El gigante suramericano tuvo un régimen monárquico desde la creación del imperio en 1822 hasta su abolición en 1889. Aun hoy, la antigua casa imperial de Orleans y Braganza tiene aspirantes al trono. En el Congreso federal, Antônio H. Bittencourt dijo que restaurar la monarquía sería un acto de justicia porque su caída, dijo, fue producto del golpe de estado de una logia militar que trajo 100 años de revoluciones militares, dictaduras y siete constituciones.

La campaña que pidió “votar por el rey”, sin embargo, no sirvió de mucho a los nostálgicos de un imperio que abolió la esclavitud solo en mayo de 1888, un año antes de su desaparición. El 86% de los votantes eligieron la vía republicana y solo el 13% la restauración dinástica, entre ellos un joven diputado federal por Río de Janeiro y exoficial del ejército, Jair Bolsonaro.

 

Los últimos incas

Un siglo antes, en Londres, en una de las cuatro versiones de su plan de gobierno para la “América colombina”, Francisco de Miranda (1750-1816) –el único latinoamericano que figura en el Arco de Triunfo de París entre los héroes de la revolución– propuso restaurar la dinastía de los Incas en una monarquía constitucional continental cuya capital estaría en Cuzco.

No fue el único. En el Congreso de Tucumán de 1816, Manuel Belgrano, creador de la bandera argentina, propuso también restablecer “en el trono y antigua corte del Cusco” al legítimo sucesor de la corona incaica: Juan Bautista Túpac Amaru, medio hermano de José Gabriel Condorcanqui, líder de la gran rebelión de 1780.

El líder rebelde, curaca de Tinta y Tungasuca y miembro de la nobleza quechua cuzqueña, eligió el título de Túpac Amaru II para subrayar su descendencia directa del cuarto y último inca de Vilcabamba, ejecutado por órdenes del virrey Toledo en 1572. Según escribió el Garcilaso de la Vega inca en sus Comentarios reales (1609), cuando el aristócrata y militar regresó a la corte, Felipe II le espetó: “Podéis iros a vuestra casa, porque yo os envié a servir reyes, no a matarlos”.

Tras 38 años de presidio en Cádiz y Ceuta, Juan Bautista Túpac Amaru fue amnistiado en 1813 por las Cortes de Cádiz. En Buenos Aires, el gobierno de las provincias unidas le concedió una pensión vitalicia.

En México, ante la negativa de Fernando VII a nombrar un príncipe Borbón para que reinase en un México independiente y del archiduque Carlos de Habsburgo a asumir la corona mexicana, el líder independentista Agustín de Iturbide se proclamó emperador en julio de 1822. En marzo de 1823 abdicó y se exilió en Europa. A su regreso, en julio de 1824, fue arrestado y fusilado, la misma suerte que corrió el 19 de junio de 1867 el último emperador de México, el archiduque Maximiliano de Habsburgo.

- _Desafíos_:
**A.** Resume en dos oraciones el texto sobre las monarquías en América Latina.
**B.** Prosigue el texto sobre las monarquías en América Latina a partir de su última oración.
El listado procede de una fuente distinta y no guarda relación con el texto.

- _Extracto de datos_:
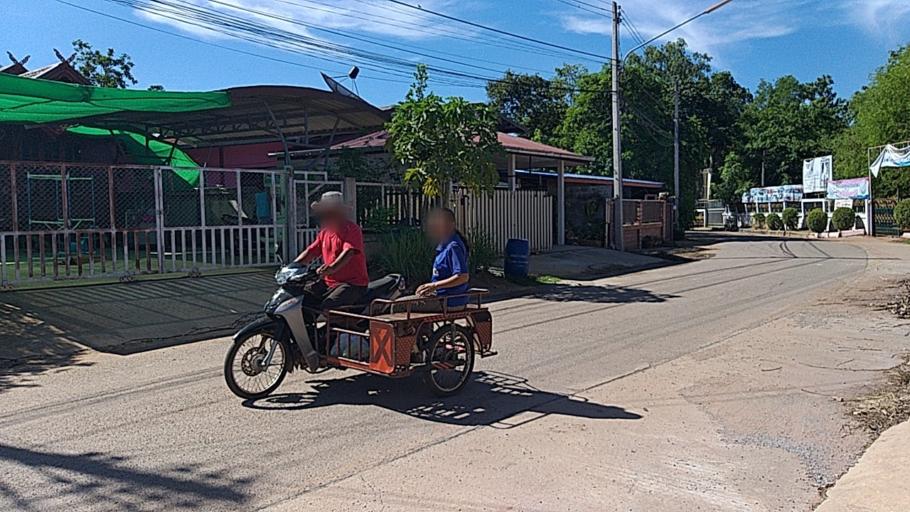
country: TH
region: Chaiyaphum
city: Ban Thaen
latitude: 16.4068
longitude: 102.3515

- _Respuestas_:
**A.** Brasil fue una monarquía desde 1822 hasta 1889, y en una votación sobre su restauración solo el 13% de los votantes la apoyó, frente al 86% que eligió la vía republicana. Francisco de Miranda y Manuel Belgrano propusieron restaurar la dinastía inca con capital en Cuzco, y en México Agustín de Iturbide se proclamó emperador en 1822, abdicó en 1823 y fue fusilado en 1824.

**B.**
 

El gran drama

En el Cerro de las Campanas de Querétaro, último bastión del imperio de Maximiliano, murieron a su lado Miguel de Miramón, el líder conservador, y el general Tomás Mejía, otomí de la Sierra Gorda, una zona tan dura y remota que solo quedó bajo el control de las autoridades coloniales en la década de los 1740. Los otomíes, fieles católicos, eran sólidos aliados de los conservadores.

La emperatriz, Carlota –hija de Leopoldo I, primer rey de los belgas–, murió a los 86 años en 1927 en el palacio de Bouchout, al norte de Bruselas. En sus breves momentos de lucidez, cuando su mente escapaba de los sentimientos de culpa que la llevaron a la locura, tocaba en el piano las notas el himno de México.

Con ese escenario y protagonistas, la historia del único rey del segundo imperio mexicano ha fascinado a generaciones de historiadores, el último de ellos, Edward Shawcross. En su opera prima, traza un fresco en el que se mezclan una corte errante de nobles europeos, generales franceses y un ejército republicano dirigido por un descendiente de zapotecas, en una intriga política que se mueve entre las grandes capitales del Viejo y el Nuevo mundo.

 

‘Hybris’ napoleónica

En Europa, la tragicómica aventura mexicana de Maximiliano y Carlota casi se ha olvidado, confundida entre otros muchos episodios de la historia colonial europea. En México, en cambio, nadie la ha olvidado. Uno de los soldados que integró el pelotón de fusilamiento, todavía vivía en 1952, a los 111 años.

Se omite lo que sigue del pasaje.